§ **Your instructions**:
Reproduce word for word the text on Spanish and American rule in the Philippines.

§ **Document section**:
For 333 years the Spanish had imposed its rule on the the diverse people of the Philippines. To help suppress the risk of armed rebellion the Spanish banned the carrying of bladed weapons, which the people of the Philippines were renown for. As a consequence these art forms became veiled and the outlawed blade was replaced by the innocuous stick. For generations the arts adapted and were transmitted in secret from master to student. 1896 saw the rise of an American backed rebellion that established the government of the First Philippine Republic which battled against the colonial Spanish powers. Faced with conflicts across the globe, the Spanish ceded authority over the Philippines, amongst other territories, to the Americans in the 1898 Treaty of Paris, ending the Spanish American War. With the Spanish gone the masters of the Philippines were once again free to practice their arts in public though the majority chose to remain hidden from view.
The Americans immediately installed their own military government in the Philippines, despite their backing of the fledgling Filipino government. Feeling betrayed, the government of the First Philippine Republic declared war on their former allies on June 22, 1899. After several years of heavy fighting that saw the death of an estimated quarter million people, 200,000 of which were civilians, the Americans captured Philippine president Emilio Aguinaldo who urged his compatriots to lay down their arms. Declaring the conflict over in 1902 the Americans installed a civilian government which was replaced by the Philippine Assembly in 1907 which had both elected and American appointed members. However, sporadic insurgencies sprung up from time to time until 1913, especially in the south.

§ **Extracted entries**:
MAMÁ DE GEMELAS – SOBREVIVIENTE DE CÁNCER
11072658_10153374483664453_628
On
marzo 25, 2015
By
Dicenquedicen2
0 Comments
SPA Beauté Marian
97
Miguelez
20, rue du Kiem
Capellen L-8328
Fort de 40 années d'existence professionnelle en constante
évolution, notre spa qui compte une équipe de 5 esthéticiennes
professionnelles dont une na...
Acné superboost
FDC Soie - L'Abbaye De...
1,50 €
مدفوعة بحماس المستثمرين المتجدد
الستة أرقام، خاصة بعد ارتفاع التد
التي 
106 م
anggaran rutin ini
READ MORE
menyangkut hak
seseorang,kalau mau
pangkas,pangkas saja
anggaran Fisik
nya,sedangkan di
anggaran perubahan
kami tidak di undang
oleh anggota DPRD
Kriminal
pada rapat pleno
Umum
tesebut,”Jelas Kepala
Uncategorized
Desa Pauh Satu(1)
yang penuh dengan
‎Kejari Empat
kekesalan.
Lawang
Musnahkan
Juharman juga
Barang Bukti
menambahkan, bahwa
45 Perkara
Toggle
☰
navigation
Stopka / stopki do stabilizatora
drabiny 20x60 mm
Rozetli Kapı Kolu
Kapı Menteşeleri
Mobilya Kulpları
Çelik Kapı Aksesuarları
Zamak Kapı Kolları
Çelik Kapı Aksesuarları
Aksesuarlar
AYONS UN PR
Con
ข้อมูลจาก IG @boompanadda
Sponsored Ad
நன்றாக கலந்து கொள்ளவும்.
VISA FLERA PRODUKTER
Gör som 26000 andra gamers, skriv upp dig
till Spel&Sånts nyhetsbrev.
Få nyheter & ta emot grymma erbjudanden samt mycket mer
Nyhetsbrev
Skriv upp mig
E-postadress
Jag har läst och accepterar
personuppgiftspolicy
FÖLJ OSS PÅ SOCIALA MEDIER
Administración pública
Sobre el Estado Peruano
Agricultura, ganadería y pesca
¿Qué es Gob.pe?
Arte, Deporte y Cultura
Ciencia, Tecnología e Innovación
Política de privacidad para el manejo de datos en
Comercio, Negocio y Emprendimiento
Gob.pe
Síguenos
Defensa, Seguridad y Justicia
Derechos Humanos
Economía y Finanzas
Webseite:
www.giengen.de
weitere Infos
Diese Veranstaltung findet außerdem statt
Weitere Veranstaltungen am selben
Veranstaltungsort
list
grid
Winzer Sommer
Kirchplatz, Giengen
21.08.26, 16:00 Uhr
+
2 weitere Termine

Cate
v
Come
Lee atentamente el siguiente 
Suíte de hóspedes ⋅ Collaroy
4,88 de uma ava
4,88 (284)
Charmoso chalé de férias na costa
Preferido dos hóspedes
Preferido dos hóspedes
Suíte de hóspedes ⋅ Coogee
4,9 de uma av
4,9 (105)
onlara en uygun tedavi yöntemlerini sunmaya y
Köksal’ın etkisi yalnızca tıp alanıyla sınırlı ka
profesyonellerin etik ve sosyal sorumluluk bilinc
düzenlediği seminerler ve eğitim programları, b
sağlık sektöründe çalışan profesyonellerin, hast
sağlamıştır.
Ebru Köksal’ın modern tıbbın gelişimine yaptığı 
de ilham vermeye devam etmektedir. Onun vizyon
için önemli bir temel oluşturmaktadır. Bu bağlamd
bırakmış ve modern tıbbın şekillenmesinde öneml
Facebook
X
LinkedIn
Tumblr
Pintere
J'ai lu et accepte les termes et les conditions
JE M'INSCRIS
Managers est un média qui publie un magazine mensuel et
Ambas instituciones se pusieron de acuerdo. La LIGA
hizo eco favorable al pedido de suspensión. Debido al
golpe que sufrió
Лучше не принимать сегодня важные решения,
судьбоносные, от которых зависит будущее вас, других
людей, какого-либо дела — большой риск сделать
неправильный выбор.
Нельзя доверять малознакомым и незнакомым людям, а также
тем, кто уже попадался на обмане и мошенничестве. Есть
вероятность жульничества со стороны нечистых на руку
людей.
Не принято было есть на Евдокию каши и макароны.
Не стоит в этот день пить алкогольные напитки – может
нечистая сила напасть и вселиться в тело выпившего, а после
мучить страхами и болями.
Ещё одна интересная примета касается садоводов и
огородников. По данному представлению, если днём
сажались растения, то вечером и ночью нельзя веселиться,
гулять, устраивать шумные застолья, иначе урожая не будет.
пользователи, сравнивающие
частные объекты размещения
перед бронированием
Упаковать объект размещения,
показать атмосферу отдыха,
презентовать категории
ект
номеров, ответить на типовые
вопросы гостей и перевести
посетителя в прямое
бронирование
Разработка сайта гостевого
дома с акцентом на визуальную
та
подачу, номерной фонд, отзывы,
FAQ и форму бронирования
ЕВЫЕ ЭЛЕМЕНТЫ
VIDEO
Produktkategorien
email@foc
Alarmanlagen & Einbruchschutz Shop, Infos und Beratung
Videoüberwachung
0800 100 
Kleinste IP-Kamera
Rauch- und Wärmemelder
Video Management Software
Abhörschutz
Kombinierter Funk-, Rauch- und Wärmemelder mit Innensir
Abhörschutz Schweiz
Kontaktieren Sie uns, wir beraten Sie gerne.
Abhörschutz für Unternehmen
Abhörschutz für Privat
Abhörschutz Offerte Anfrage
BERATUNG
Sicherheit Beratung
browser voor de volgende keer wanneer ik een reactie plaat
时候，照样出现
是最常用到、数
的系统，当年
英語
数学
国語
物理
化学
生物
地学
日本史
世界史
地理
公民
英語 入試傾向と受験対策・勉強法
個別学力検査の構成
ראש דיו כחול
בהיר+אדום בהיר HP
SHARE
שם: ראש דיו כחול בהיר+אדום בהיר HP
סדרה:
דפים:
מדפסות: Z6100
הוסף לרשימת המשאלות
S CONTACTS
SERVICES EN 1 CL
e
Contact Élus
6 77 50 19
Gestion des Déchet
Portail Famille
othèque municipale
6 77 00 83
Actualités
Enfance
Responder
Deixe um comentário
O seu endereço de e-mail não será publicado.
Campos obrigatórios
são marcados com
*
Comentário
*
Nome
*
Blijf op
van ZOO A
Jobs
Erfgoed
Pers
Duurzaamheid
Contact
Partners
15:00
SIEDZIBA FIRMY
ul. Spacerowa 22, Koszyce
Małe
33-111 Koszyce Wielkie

§ **Solved exercise**:
For 333 years the Spanish had imposed its rule on the the diverse people of the Philippines. To help suppress the risk of armed rebellion the Spanish banned the carrying of bladed weapons, which the people of the Philippines were renown for. As a consequence these art forms became veiled and the outlawed blade was replaced by the innocuous stick. For generations the arts adapted and were transmitted in secret from master to student. 1896 saw the rise of an American backed rebellion that established the government of the First Philippine Republic which battled against the colonial Spanish powers. Faced with conflicts across the globe, the Spanish ceded authority over the Philippines, amongst other territories, to the Americans in the 1898 Treaty of Paris, ending the Spanish American War. With the Spanish gone the masters of the Philippines were once again free to practice their arts in public though the majority chose to remain hidden from view.
The Americans immediately installed their own military government in the Philippines, despite their backing of the fledgling Filipino government. Feeling betrayed, the government of the First Philippine Republic declared war on their former allies on June 22, 1899. After several years of heavy fighting that saw the death of an estimated quarter million people, 200,000 of which were civilians, the Americans captured Philippine president Emilio Aguinaldo who urged his compatriots to lay down their arms. Declaring the conflict over in 1902 the Americans installed a civilian government which was replaced by the Philippine Assembly in 1907 which had both elected and American appointed members. However, sporadic insurgencies sprung up from time to time until 1913, especially in the south.